**Task goal**
Bring together all lines from the listing below that contain the string "Количество".

*** Material for this exercise ***

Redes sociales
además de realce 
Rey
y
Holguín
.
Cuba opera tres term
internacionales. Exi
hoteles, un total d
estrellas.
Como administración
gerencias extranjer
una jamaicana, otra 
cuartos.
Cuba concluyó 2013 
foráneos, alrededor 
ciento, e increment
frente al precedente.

*** End of Material for this exercise ***
*** Material for this exercise ***

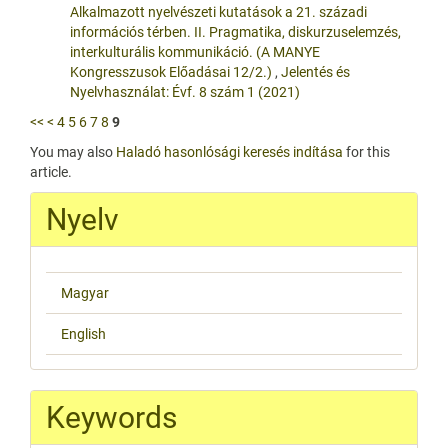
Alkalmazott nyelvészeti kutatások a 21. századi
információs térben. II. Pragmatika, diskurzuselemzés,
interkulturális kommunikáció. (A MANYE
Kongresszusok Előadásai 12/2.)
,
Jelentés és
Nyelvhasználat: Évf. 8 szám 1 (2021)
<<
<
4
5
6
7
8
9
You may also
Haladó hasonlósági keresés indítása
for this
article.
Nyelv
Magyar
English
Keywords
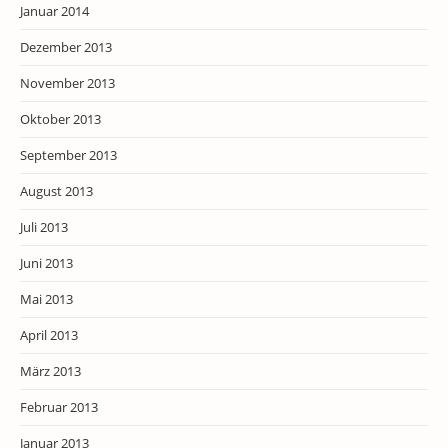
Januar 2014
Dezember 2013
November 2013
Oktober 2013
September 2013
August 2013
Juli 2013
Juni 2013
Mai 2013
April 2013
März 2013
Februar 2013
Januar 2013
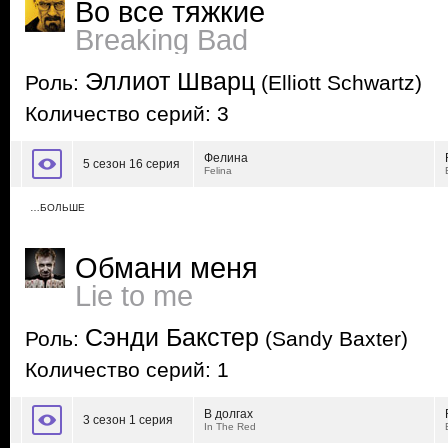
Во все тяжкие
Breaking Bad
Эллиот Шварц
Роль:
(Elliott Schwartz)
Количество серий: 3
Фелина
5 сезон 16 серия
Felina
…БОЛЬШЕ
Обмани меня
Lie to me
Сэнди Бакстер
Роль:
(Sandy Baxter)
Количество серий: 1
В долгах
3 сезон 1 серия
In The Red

*** End of Material for this exercise ***

**Answer box**
Количество серий: 3
Количество серий: 1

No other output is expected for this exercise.